See above. Fucking obviously they're not on the phone to Frankfurt themselves.
But the health secretary does actually have to keep on top of supply levels, yes.
If nobody has any greater authority than anybody else, then
nobody has any authority to delegate. Unless the entire country does, through an... election. In which case, you're just electing
suppliers instead of representatives.
Which aint representative democracy, but it sure as shit aint direct democracy, either. It's just placing the control over our resources and supply chains directly into the hands of businesses, without even the pretence of someone between us acting on our behalf.
Yet your actual arguments have said the opposite. You can deny it all you like, but you've been saying the equivalent of "I'm not racist, but"
You just have a shoddy grasp of what I'm arguing, and it makes it an easier job to boil it down to extremes. If I were to do the same, I'd keep repeating ad nauseum that you believe people can do no wrong, yadayada. But I know that's a ridiculous simplification of your position, so I don't.
Elected bodies carry a semi-random cross-section of the population they're elected from, by definition. They are equally as rational as the people they're drawn from. If you're saying politicians are statistically rational, then you have to admit the population they're drawn from are statistically rational. If you're saying the population is statistically irrational, you have to say politicians drawn from them will be statistically irrational.

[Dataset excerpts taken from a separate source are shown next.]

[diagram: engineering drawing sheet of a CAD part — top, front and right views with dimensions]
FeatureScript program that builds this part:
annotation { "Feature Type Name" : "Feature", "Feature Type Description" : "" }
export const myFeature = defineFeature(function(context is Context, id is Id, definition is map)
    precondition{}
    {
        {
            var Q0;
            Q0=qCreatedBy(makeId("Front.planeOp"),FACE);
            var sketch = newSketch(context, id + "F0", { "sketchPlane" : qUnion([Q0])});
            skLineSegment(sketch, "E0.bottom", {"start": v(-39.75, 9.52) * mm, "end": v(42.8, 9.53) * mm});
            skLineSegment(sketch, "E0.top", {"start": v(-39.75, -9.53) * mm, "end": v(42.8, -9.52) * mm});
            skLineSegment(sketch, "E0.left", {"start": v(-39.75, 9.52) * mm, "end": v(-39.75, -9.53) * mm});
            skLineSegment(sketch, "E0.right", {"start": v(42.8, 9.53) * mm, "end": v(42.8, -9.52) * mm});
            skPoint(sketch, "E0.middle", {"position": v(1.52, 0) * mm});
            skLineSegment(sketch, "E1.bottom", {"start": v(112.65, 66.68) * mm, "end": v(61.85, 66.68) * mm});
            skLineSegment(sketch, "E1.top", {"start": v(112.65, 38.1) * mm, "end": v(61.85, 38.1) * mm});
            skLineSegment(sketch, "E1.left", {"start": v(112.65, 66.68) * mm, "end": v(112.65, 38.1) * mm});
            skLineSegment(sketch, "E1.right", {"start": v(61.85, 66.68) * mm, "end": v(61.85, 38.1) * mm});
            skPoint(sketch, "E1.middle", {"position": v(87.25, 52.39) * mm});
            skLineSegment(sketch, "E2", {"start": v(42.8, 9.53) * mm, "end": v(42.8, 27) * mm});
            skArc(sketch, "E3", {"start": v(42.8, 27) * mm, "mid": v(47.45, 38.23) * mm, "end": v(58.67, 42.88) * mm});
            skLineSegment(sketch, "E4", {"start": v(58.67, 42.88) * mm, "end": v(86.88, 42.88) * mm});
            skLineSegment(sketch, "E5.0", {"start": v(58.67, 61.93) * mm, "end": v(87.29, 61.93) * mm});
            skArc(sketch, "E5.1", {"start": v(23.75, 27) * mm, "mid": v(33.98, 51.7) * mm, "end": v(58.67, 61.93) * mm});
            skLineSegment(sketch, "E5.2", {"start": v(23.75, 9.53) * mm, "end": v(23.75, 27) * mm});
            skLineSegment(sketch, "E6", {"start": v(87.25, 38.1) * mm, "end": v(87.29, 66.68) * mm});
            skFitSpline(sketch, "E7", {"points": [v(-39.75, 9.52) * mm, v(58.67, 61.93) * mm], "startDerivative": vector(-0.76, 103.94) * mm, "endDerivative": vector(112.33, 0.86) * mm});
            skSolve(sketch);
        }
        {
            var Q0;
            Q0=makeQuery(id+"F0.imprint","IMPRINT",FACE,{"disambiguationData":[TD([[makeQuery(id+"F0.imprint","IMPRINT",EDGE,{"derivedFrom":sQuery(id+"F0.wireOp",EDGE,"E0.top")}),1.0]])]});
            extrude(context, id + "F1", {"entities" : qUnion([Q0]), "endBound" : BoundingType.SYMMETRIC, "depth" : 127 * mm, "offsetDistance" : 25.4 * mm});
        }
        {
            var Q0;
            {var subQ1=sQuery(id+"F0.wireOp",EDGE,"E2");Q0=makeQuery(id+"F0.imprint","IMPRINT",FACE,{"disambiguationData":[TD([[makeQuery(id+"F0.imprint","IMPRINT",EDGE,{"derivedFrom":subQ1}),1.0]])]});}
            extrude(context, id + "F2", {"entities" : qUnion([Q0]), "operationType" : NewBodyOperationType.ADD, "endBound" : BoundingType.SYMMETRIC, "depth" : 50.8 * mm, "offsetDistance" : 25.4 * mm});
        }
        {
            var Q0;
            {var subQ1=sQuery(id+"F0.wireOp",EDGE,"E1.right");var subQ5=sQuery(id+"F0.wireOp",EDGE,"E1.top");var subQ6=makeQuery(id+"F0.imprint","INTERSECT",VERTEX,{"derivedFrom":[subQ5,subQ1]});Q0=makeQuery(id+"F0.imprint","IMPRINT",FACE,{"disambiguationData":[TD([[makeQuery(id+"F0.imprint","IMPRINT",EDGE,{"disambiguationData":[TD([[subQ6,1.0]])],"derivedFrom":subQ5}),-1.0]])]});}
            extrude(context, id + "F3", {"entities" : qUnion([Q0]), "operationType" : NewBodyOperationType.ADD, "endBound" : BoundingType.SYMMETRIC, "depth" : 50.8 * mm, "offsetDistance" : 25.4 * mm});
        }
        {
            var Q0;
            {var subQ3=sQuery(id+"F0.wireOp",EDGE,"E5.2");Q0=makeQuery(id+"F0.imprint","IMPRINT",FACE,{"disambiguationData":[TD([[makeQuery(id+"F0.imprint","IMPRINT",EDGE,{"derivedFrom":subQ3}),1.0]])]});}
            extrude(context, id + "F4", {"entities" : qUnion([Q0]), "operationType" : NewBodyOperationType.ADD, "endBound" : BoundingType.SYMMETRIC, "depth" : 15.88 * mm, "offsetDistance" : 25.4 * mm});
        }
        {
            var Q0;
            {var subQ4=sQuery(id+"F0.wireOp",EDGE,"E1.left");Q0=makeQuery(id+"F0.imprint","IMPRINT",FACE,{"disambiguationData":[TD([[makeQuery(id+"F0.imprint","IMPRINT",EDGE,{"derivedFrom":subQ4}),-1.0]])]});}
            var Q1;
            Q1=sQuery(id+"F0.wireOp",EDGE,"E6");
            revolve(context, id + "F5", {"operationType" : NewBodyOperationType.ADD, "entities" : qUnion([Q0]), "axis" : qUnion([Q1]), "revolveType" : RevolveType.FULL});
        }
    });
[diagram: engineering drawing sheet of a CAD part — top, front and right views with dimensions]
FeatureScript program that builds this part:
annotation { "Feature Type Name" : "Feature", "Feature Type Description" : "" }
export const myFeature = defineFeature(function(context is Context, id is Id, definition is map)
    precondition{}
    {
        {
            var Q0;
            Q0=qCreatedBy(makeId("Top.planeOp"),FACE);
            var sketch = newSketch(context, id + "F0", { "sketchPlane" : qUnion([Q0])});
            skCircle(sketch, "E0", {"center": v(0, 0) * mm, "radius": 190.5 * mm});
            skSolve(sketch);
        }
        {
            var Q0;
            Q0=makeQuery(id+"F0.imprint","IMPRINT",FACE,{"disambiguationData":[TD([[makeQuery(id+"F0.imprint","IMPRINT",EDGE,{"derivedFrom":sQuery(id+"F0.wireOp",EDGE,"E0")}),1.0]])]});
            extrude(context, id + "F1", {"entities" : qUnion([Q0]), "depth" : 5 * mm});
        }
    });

Elected bodies are absolutely
not representative of the wider population in every respect. Since it's part of their job to be invested/ knowledgeable about governance, there will be a higher rate of that than in the wider population. It is absolutely not "random".
They are expected to be representative in certain respects-- demographically, geographically, and in terms of interests. And they
should broadly be so in those respects, though they usually fail to be.
They'd be allowed to vote, as they do now. But they would have to actually win on policy votes instead of personality ones. The actual race between Trump and Biden was close enough that they nearly won four more years of policy that would have been unpopular, with no way for the people to stop the policies, even the ones his voters hated. If you outsource your decision making, you don't get to complain when the person decides poorly.
Yet from what we can see, the population didn't really care much about the "unpopular" policy that was enacted under Trump. Or, in fact, beforehand.
And direct democracy often acts to
prevent the people from being able to stop unpopular policies. Take Brexit, where it became
politically toxic to even suggest that we have another referendum on the terms of the deal. The original referendum was, officially, only "advisory", and yet the very act of passing the direct-democratic vote meant that it became a sacred cow. To the point where even asking the electorate again, even on detail, became toxic.
It's ironic that the actual source of accountability in your system is direct democracy. Seeing how they voted is no source of accountability, neither is voting them out at the next election.
Voting them out is no source of accountability...? OK then. You have some strange definitions for things, Phoenix.
You mean what people do now in representative democracy, making this problem not at all unique?
Yes! Only with nobody at all to take responsibility. The buck stops nowhere.
Yes and yes. Generally we're going to be talking about more than a single household with an idea, and there's generally a more formalized setting for discussing ideas (like biweekly meetings or something, depending), but it is largely that straightforward. If you're picking someone to express your ideas to another body, you don't need a bunch of campaign promises and shrewd dealing, you need a guy to go over to the next town with a list. It doesn't need some big set of promises or formalized election, "Hey Bob, can you take this list we made to the next town?" is perfectly viable.
Sounds viable for getting a local lake maintaned, or repairing a road. Not quite so viable for national directions & policies.
A few of them have disgusting ties to governments, but theoretically they aren't appointed by governments and while they can receive government commissions, they are supposed to be self-standing.
They almost always have some kind of privileged position in public life.
If you want to reduce them to the status of businesses, be my guest, but that's a recipe for a corporatist nightmare.
And this doesn't work in direct democracy, because...?
You want to limit the number of referenda there can be every so-often? Or the number that an individual can put forward?
Who's the judge here, what're the criteria? What's to stop the ones about actual important shit like healthcare and taxes getting onto that docket, rather than the frivolous bullshit?
I never said that. I explicitly said you don't have to have elections to have democracy.
This is true. But if you're deciding on somebody to do a specific job, by popular vote, then yes, that's an election.